Ce bilan aurait de quoi faire pâlir nombreux ministres, bien à la peine pour exister et se forger une stature. Il montre, surtout, comment Gabriel Attal – le plus jeune ministre de l’Éducation nationale de la Ve République – s’est glissé dans ces habits pour prendre à bras-le-corps la feuille de route dessinée par le chef de l’État.

Une cote de popularité insolente

Une stratégie gagnante. Dans le classement mensuel réalisé par YouGov pour Le HuffPost, Gabriel Attal était la dixième personnalité politique préférée des Français en juillet à son arrivée au ministère de l’Éducation nationale. Il en ressort à la troisième place après avoir grappillé huit points d’opinions favorables en quelques mois, comme vous pouvez le voir sur le graphique ci-dessous.

Avec une cote de popularité à 35 %, le nouveau Premier ministre est uniquement devancé par Édouard Philippe dans le camp présidentiel, l’un de ses lointains prédécesseurs qui nourrit des ambitions pour 2027.

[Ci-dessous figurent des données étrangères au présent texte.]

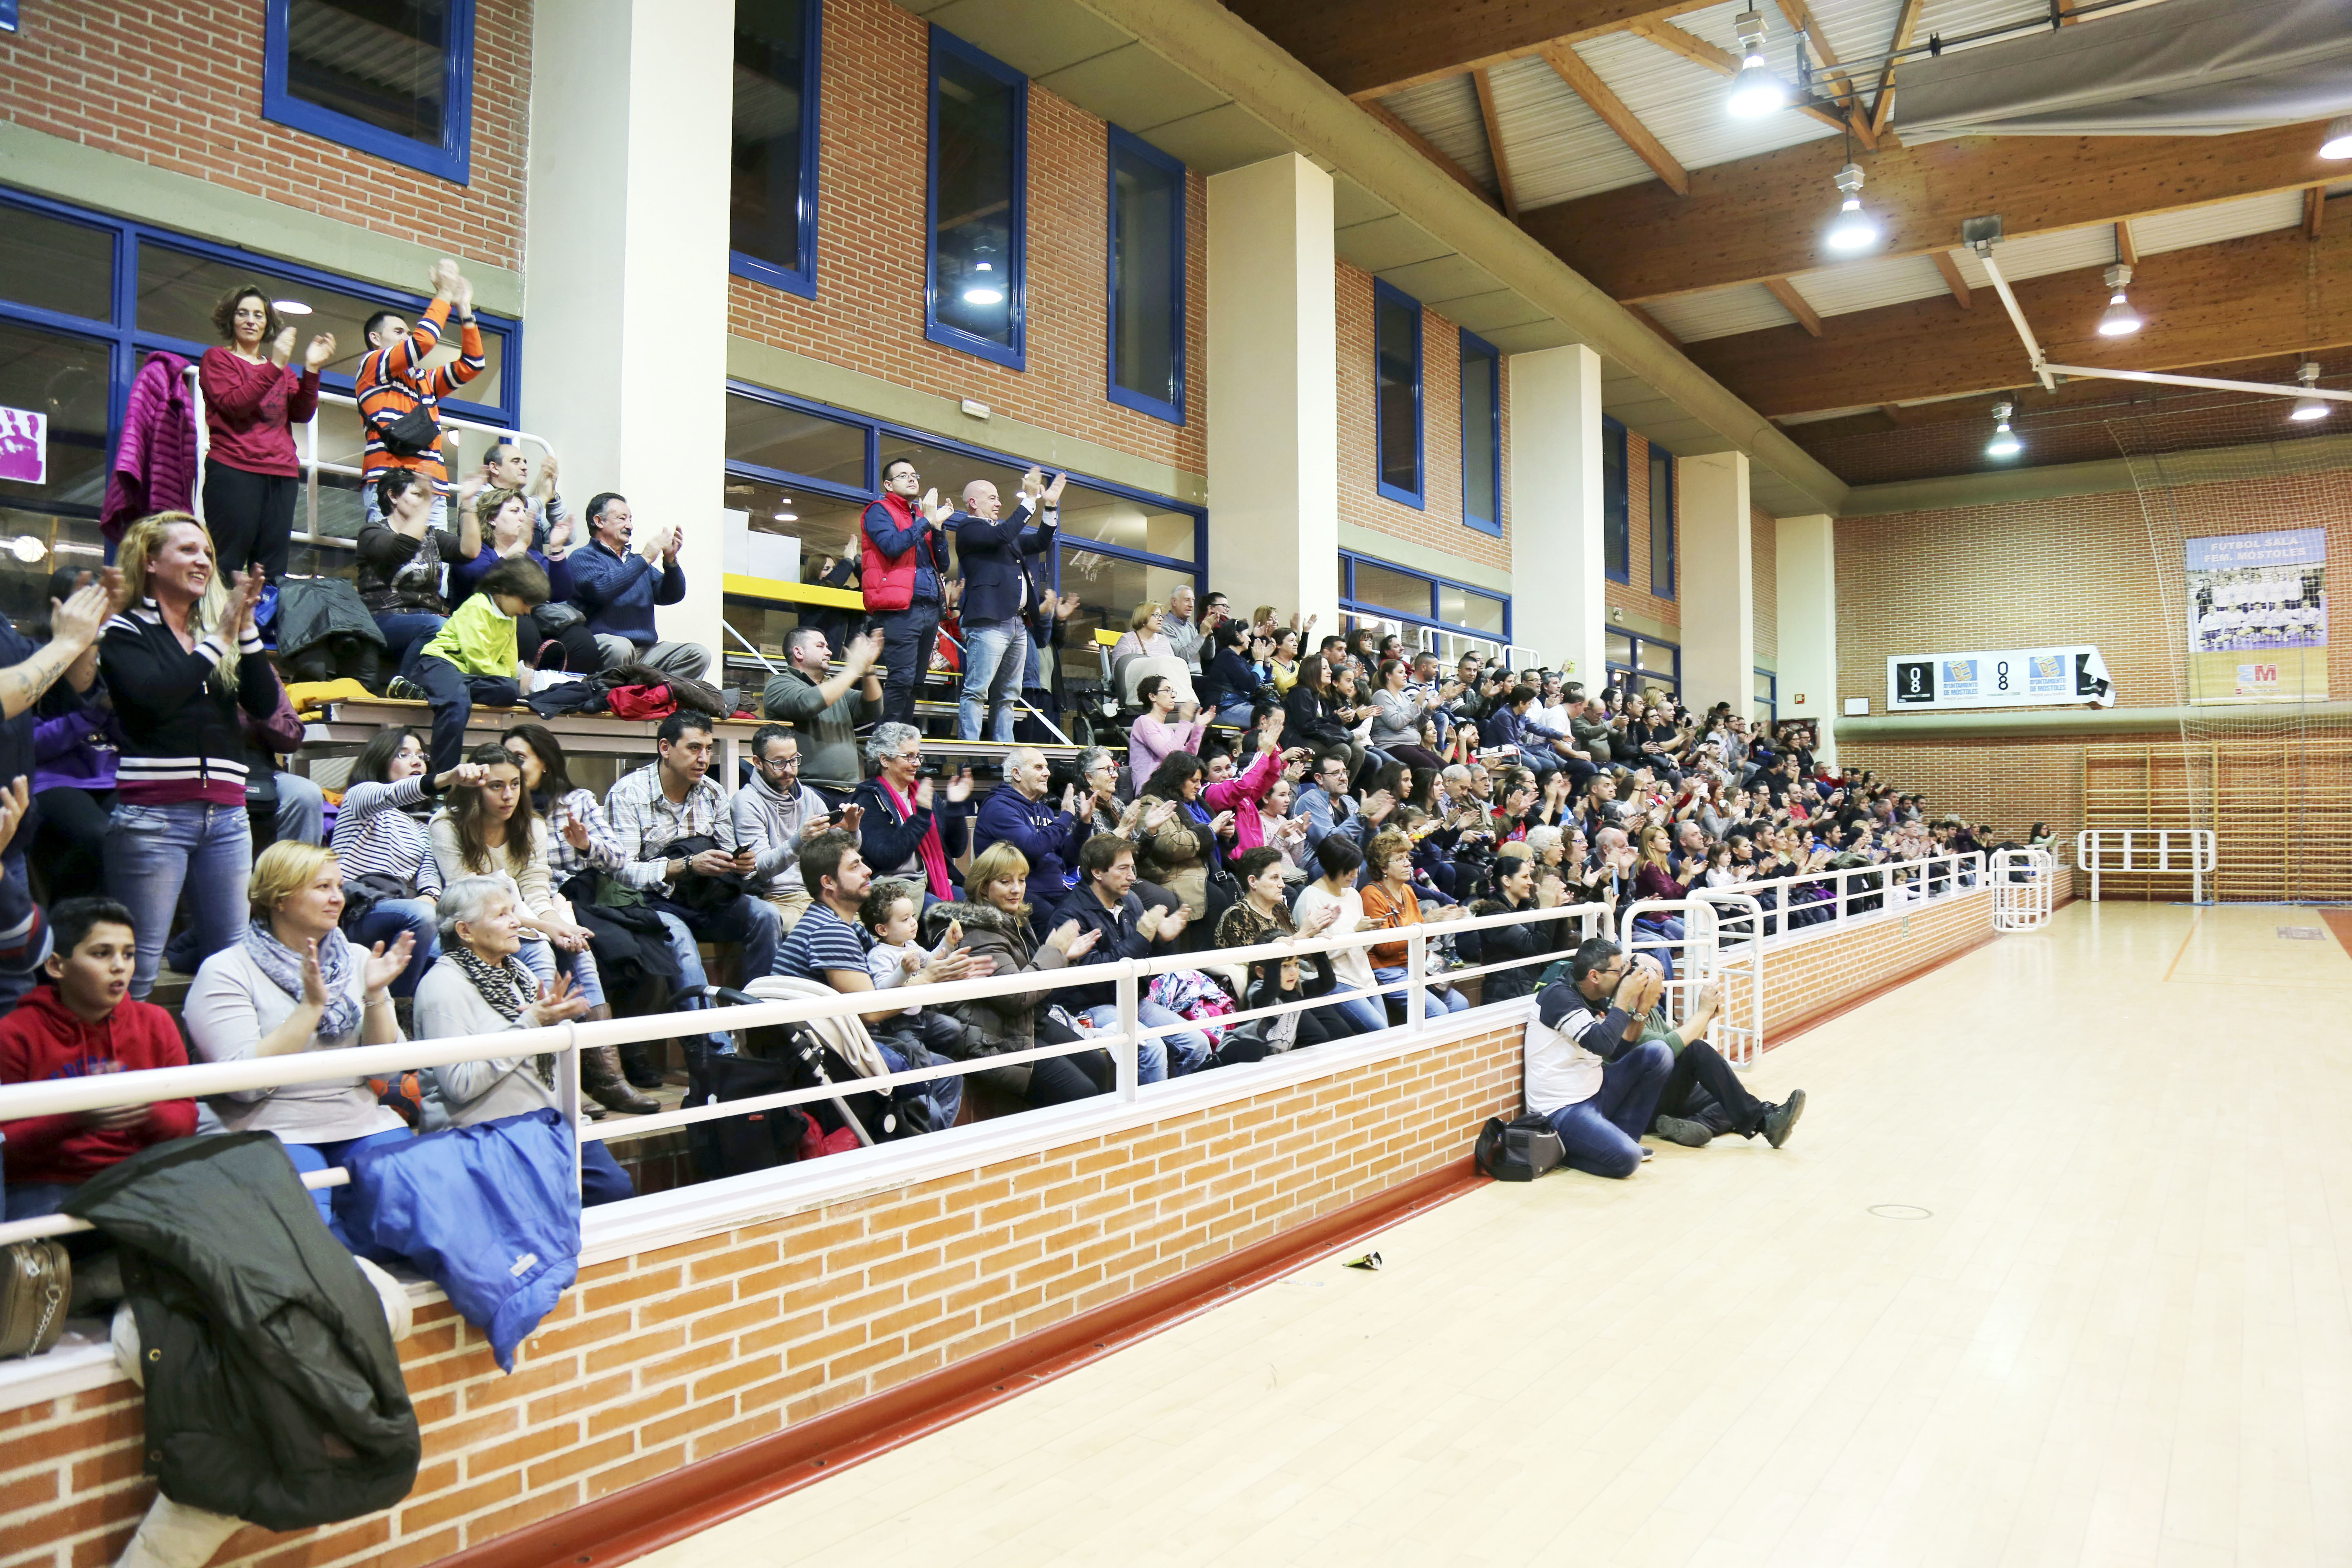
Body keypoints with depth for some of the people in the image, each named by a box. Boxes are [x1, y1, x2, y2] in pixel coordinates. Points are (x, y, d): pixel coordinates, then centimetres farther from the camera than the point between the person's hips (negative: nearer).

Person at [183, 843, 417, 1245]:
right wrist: (312, 1005, -18)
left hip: (362, 1126, 4)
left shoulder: (357, 960, 12)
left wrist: (375, 996, -8)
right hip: (273, 1132, -4)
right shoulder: (226, 971, -1)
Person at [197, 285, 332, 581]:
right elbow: (235, 405, -7)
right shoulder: (217, 359, 12)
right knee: (229, 565, -13)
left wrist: (311, 369, -5)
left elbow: (302, 414, 8)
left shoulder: (283, 371, 24)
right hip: (234, 470, -4)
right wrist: (275, 367, -13)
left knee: (272, 569, -3)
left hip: (282, 474, 4)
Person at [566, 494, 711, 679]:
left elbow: (671, 596, 17)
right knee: (620, 647, -40)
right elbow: (601, 589, -15)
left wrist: (670, 560, 0)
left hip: (645, 650, 6)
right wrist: (645, 559, -9)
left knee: (699, 654, -17)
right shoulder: (583, 557, 7)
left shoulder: (635, 559, 27)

Cette recette, le nouveau chef du gouvernement compte bien l’appliquer à Matignon, comme il l’a laissé entendre lors de la passation de pouvoir avec Élisabeth Borne ce mardi en évoquant son propre bilan. Tout en « réaffirmant l’école comme la mère des batailles », il a expliqué s’être battu au cours de ces derniers mois pour la « liberté », « l’égalité » et « la fraternité » à travers des « actions fortes, concrètes, sans tabou ».

« Tant reste encore à faire. C’est la tâche à laquelle je consacrerai mon énergie, avec la même méthode qui est la mienne, celle que j’ai toujours utilisée dans mes fonctions : poser des diagnostics clairs, sans jamais mentir aux Français », a-t-il ainsi plaidé, sans évoquer l’écueil qui pourrait le guetter : celui de la com’ à tous crins.

Les professeurs se souviennent d’un épisode peu agréable, en ce sens : quand leur ministre annonçait en grande pompe dans son 20 heures de septembre la création d’une prime… pourtant déjà connue depuis plusieurs mois. La méthode Attal, aussi.